Even with the best safety precautions in place, accidents happen. Though these incidents are often products of operator or consumer error, defective products do exist. When a business is producing an unreasonably unsafe product and flaws in the product itself are causing injuries, we act as advocates for you, the consumer, against these defective products.
We have a number of government agencies that mandate safety and impose regulations on manufacturers in an effort to keep the public safe. Unfortunately, it does happen that dangerous products still make it to the marketplace.

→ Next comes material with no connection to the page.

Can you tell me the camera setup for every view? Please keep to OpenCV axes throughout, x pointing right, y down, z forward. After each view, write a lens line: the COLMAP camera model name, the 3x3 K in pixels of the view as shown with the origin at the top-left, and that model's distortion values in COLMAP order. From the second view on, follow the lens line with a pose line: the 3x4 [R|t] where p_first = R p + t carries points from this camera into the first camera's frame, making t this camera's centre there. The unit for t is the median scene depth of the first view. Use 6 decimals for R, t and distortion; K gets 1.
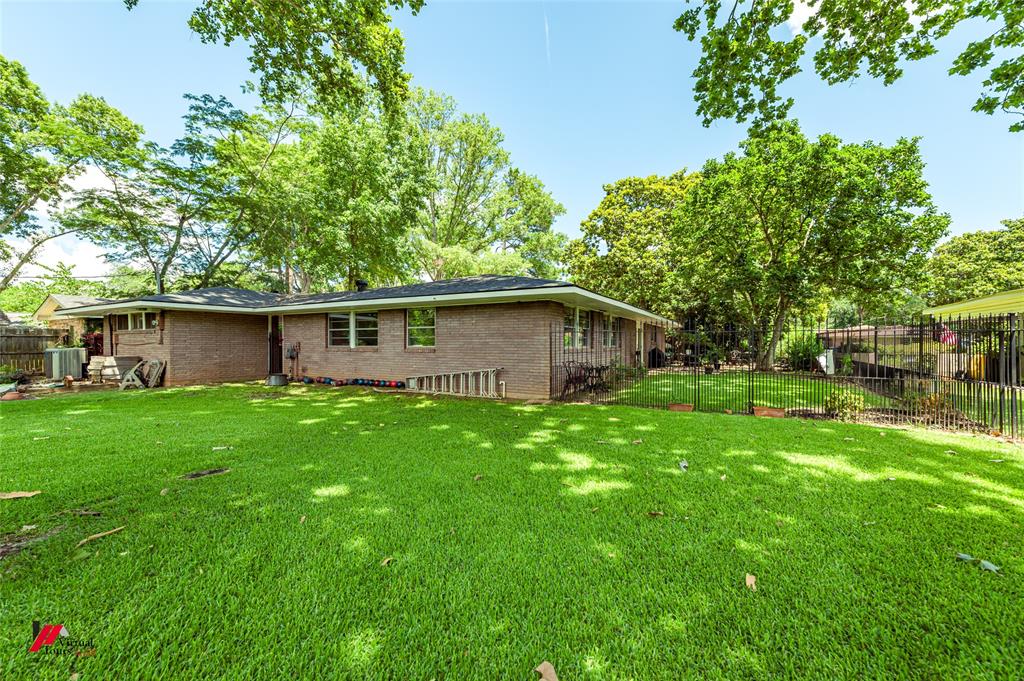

Medications, cars and parts, children's toys – all these items get recalled at some time or another; thankfully it's fairly infrequent, but it's important to be aware of the possibility of these risks and practice good consumer practices like those suggested below.

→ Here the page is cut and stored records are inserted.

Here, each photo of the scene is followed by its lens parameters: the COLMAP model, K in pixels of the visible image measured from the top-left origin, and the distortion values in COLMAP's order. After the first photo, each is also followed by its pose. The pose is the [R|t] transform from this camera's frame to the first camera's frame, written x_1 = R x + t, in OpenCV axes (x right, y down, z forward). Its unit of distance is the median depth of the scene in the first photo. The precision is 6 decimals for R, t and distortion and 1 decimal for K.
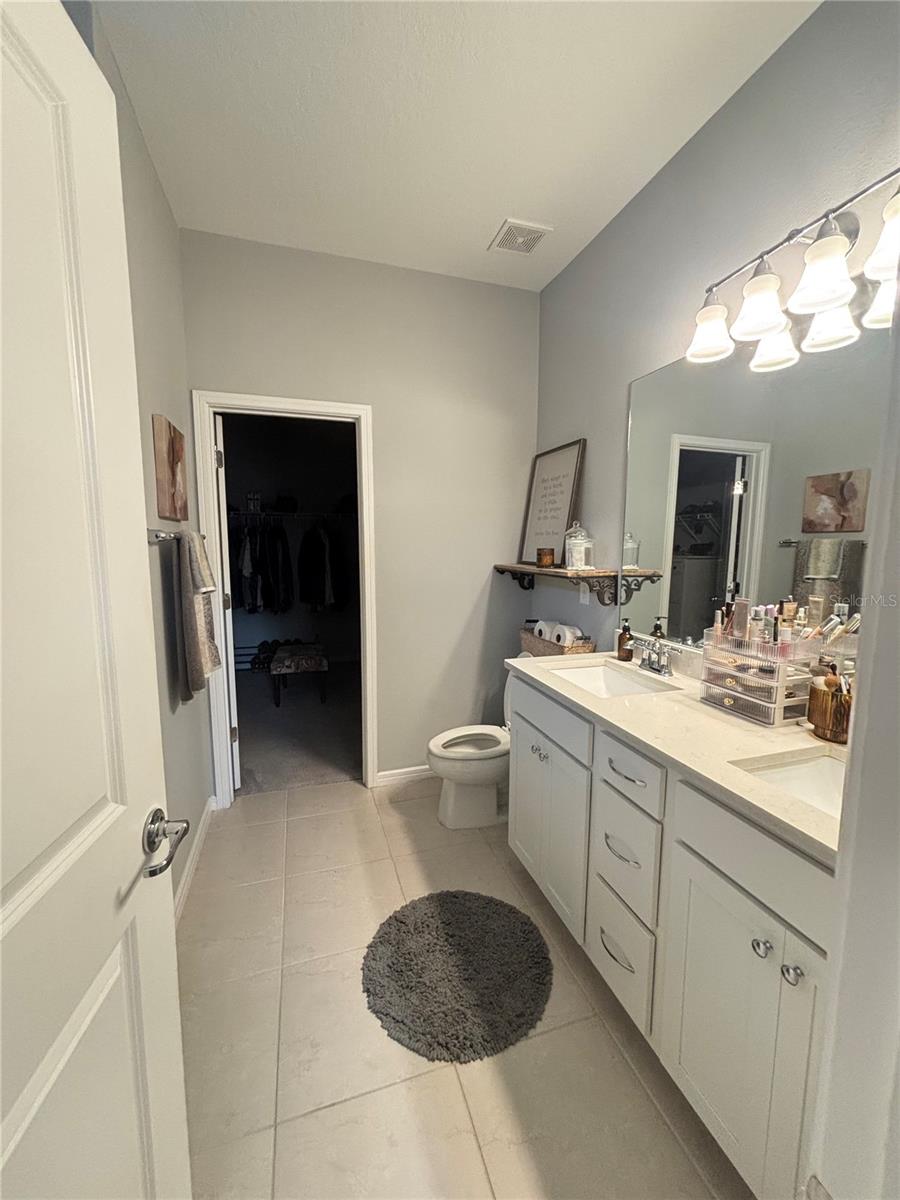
lens RADIAL K [[477.7, 0, 449.3], [0, 477.7, 600.0], [0, 0, 1]] dist [0.003594, 0.000514]
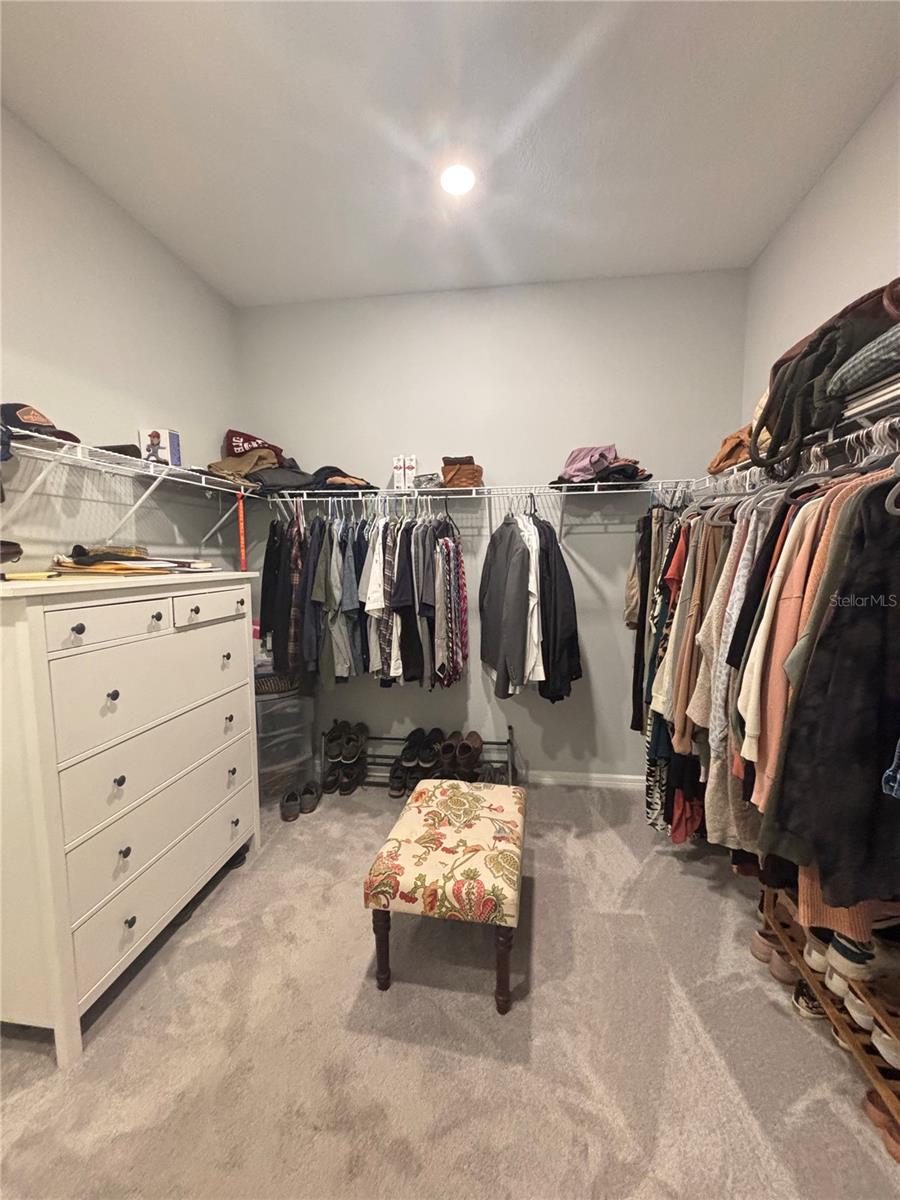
lens RADIAL K [[477.7, 0, 450.0], [0, 477.7, 600.8], [0, 0, 1]] dist [0.003594, 0.000514]
pose [[0.905593, 0.023699, -0.423486, -0.306295], [-0.036453, 0.999092, -0.022042, -0.127765], [0.422579, 0.035398, 0.905635, 1.275306]]
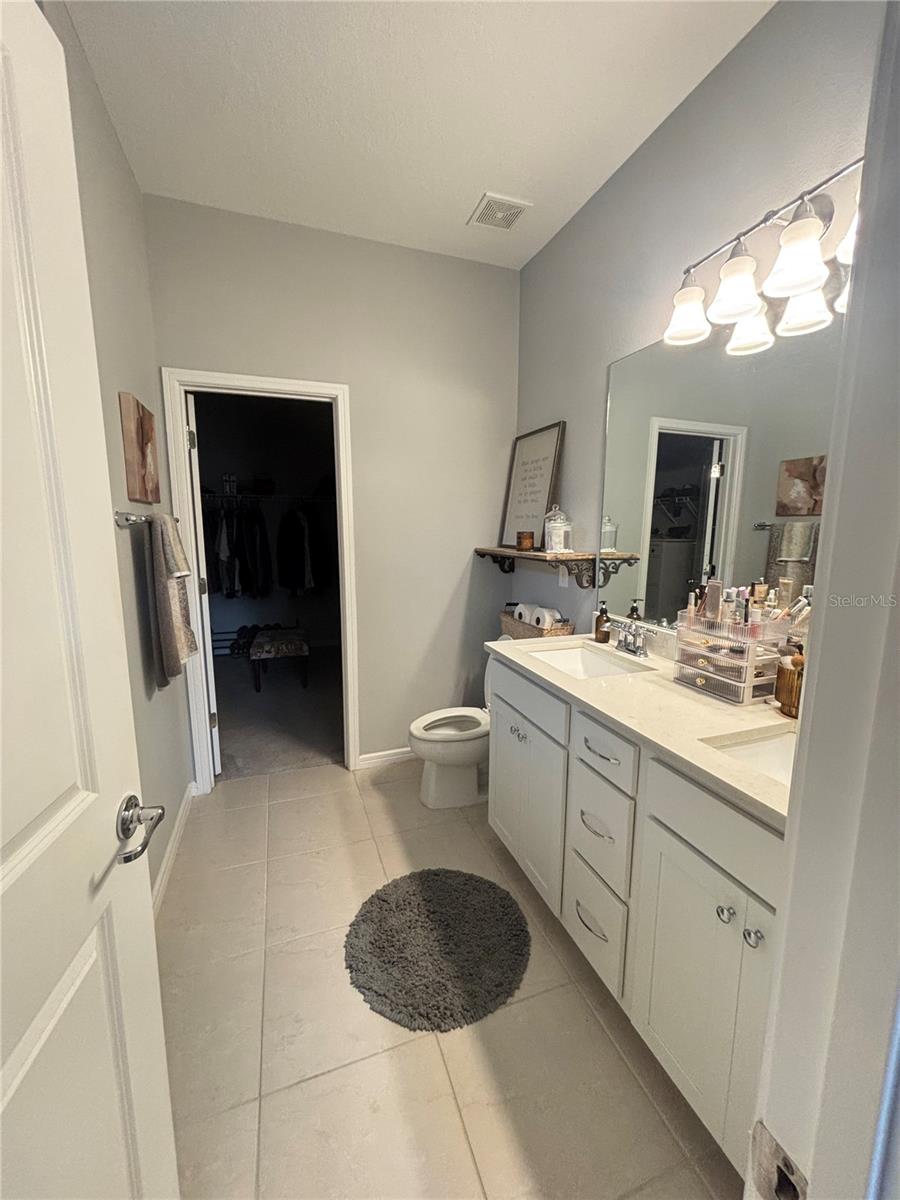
lens RADIAL K [[477.7, 0, 449.0], [0, 477.7, 599.6], [0, 0, 1]] dist [0.003594, 0.000514]
pose [[0.999345, -0.005907, 0.035716, 0.007186], [0.004704, 0.999422, 0.033671, -0.000069], [-0.035894, -0.033481, 0.998795, -0.000570]]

Do you need legal representation?
If you or a family member is injured by a product that has been deemed defective or seems unreasonably dangerous, it important to consult with an experienced defective product attorney who understands the complexities of product liability claims. If you choose to contact an attorney, be sure to select a firm you are comfortable with and that treats you with dignity and respect. Ask your friends and family for recommendations. Meet the attorney face to face before agreeing to be represented; don’t just call a number from a television commercial or interstate billboard.
Reducing Your Risk
Obviously, consumers can’t go around being paranoid or consumed by fear at the thought of using a product that may be defective or dangerous, but there are easy steps you can take to reduce the risk of being injured by a defective product:
- Always fill out and mail in product registrations – these registrations are free to mail back to the company and enable the manufacturer to contact consumers quickly should a recall be issued.
- Always read and follow instructions – read owners’ manuals thoroughly, and follow the safety advice included. Be sure to look over prescription information and talk to your physician about any potentially harmful side effects or reactions when taken in combination with other drugs.
- Use common sense – wear the appropriate safety equipment when operating machinery or using power equipment. Inspect toys for sharp edges or small parts before you give them to a child.